Rett syndrome is a female childhood neurodevelopmental disorder consisting of a loss of purposeful use of the hands, distinctive hand movements, slowed brain and head growth, gait abnormalities, seizures, and mental retardation. It is unusual in that the child first displays normal early development. This condition almost never affects boys.
Dr. Andreas Rett, an Austrian physician, first identified this condition in 1966 by publishing an article in a journal.
The first symptom after normal development is usually hypotonia, which is loss of muscle tone. Loss in manual dexterity and speech can then follow, as well as problems crawling or walking and diminished eye contact. Sudden onset of symptoms, including compulsive hand movements, can occur.
Rett syndrome generally begins between the ages of 6 and 18 months.
Rett syndrome has been associated with mutations in the MECP2 (meck-pea-two) gene, which is found on the X chromosome. Girls have another X chromosome that enables them to survive this defect; boys do not, instead having a Y chromosome, which probably explains why so few boys survive with this defect in the X chromosome.

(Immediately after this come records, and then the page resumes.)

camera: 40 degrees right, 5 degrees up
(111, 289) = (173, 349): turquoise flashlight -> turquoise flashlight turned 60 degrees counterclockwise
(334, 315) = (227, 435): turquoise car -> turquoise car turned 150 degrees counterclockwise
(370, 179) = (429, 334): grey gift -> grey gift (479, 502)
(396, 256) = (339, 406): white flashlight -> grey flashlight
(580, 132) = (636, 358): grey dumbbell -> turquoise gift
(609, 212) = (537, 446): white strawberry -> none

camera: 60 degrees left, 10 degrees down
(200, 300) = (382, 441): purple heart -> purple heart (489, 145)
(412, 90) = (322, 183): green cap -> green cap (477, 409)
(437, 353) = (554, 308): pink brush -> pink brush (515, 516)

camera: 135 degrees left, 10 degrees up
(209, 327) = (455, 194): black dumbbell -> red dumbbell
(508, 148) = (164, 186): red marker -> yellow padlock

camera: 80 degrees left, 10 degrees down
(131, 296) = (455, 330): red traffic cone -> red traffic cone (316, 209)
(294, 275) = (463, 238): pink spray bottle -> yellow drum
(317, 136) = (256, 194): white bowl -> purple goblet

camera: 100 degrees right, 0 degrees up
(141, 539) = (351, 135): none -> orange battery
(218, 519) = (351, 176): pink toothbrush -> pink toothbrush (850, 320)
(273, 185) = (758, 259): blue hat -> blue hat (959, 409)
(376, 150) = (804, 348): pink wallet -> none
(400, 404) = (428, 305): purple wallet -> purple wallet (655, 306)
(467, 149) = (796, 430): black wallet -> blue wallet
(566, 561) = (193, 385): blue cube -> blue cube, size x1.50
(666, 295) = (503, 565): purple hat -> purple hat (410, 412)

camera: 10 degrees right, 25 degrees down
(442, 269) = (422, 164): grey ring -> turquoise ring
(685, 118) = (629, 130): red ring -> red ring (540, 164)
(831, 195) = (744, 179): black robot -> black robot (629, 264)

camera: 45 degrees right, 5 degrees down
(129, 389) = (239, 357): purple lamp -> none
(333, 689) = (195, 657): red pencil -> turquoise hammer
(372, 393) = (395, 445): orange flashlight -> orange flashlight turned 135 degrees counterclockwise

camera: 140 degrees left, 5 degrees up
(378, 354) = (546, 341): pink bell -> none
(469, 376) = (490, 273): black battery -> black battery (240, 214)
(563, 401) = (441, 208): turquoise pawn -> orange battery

About 75% of girls having Rett syndrome also have this MECP2 genetic mutation, and the genetic test is highly useful to confirm or suggest a clinical diagnosis. Improvements in genetic testing may increase the observed correlation between the mutation and the syndrome.
One in every 10,000 to 15,000 females suffers from Rett syndrome. But the disorder occurs spontaneously in most affected individuals rather than being inherited; the risk of a family having a first child with Rett syndrome then giving birth to a second child with the same problem is less than 1 percent.